The High Divide Priority Area stretches west from the western border of the Greater Yellowstone Ecosystem approximately 120 miles (195 kilometers) to central Idaho. Numerous mountains, valleys, and rivers can be found here, including the Madison and Jefferson Rivers, Lemhi Range, Tobacco Root Mountains, and Madison and Centennial Valleys. The Centennial Valley floor is one of the region’s largest wetlands complexes, and serves as a flyway for numerous avian species. The valley is also home to a variety of other wildlife, including antelope, elk, mule deer, sage grouse, wolverine, and a rare species of pygmy rabbits.
Y2Y and our partners are hoping this priority area will connect wildlife populations between the Greater Yellowstone Ecosystem and Central Idaho, which hold some of the best unoccupied grizzly bear habitat in the Lower 48. We are currently analyzing historical research and DNA studies which show that grizzly bears may never have used this path to travel to Central Idaho; rather, they have moved north by northwest out of the Greater Yellowstone Ecosystem. Research by agencies and organizations throughout the area is currently underway to develop a better sense of past and present wildlife movement in the area. This research will allow us to develop strategies for reaching our goal of connecting these populations of grizzly bears.

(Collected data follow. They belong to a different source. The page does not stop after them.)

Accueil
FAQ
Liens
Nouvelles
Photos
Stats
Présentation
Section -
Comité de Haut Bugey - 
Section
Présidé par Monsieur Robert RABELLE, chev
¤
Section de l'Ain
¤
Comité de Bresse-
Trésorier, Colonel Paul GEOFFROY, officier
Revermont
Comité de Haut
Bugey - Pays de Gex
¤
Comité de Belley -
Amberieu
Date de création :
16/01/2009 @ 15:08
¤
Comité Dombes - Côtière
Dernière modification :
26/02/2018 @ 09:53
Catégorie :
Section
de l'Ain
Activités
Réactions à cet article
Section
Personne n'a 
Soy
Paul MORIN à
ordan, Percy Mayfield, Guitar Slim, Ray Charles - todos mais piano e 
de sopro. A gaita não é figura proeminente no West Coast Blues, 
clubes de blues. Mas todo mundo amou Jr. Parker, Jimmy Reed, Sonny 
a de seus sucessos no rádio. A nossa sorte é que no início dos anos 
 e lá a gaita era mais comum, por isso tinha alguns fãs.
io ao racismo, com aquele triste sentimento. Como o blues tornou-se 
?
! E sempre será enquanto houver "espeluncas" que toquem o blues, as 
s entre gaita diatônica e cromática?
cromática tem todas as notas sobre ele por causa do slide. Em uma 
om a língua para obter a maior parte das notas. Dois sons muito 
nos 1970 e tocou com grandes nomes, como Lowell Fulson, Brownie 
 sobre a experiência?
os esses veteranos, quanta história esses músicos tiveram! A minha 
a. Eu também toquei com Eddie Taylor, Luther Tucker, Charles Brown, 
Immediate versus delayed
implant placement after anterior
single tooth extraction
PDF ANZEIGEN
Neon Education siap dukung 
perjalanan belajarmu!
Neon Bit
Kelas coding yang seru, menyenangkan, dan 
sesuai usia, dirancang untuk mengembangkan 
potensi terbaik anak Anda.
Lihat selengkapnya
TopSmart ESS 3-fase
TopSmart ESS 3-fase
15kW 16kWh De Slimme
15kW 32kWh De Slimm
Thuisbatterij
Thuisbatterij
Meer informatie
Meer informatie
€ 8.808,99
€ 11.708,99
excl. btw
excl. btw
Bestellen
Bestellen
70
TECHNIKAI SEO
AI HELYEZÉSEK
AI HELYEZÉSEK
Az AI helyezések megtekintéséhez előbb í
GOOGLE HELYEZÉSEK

Along with its wildlife populations, the High Divide area has a fascinating cultural history. Farmers, ranchers, outfitters, and Native Americans all call this territory home. These stewards of the land have been connected to the landscape for generations, and hold important ecological knowledge. However, an abundance of new residents is moving into the area, leading to a number of issues of concern, including higher road density, an increase in human-wildlife interactions, and loss of habitat.